• Directive
Pull the "time:" line from each of the records below and copy it word for word, leaving out the pictures.

'''

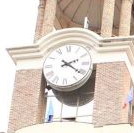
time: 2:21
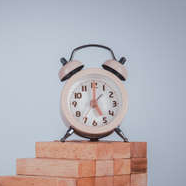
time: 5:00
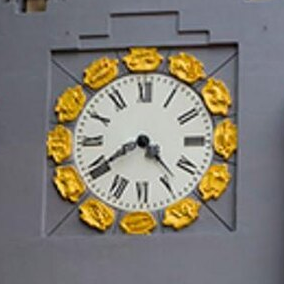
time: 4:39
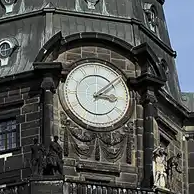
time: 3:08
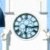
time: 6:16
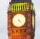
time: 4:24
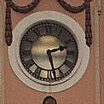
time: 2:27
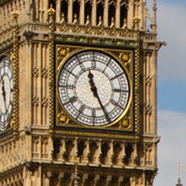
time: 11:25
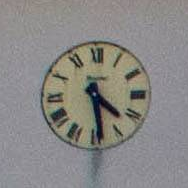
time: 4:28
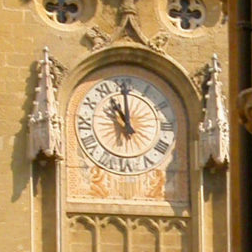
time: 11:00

'''

• Exercise response
time: 2:21
time: 5:00
time: 4:39
time: 3:08
time: 6:16
time: 4:24
time: 2:27
time: 11:25
time: 4:28
time: 11:00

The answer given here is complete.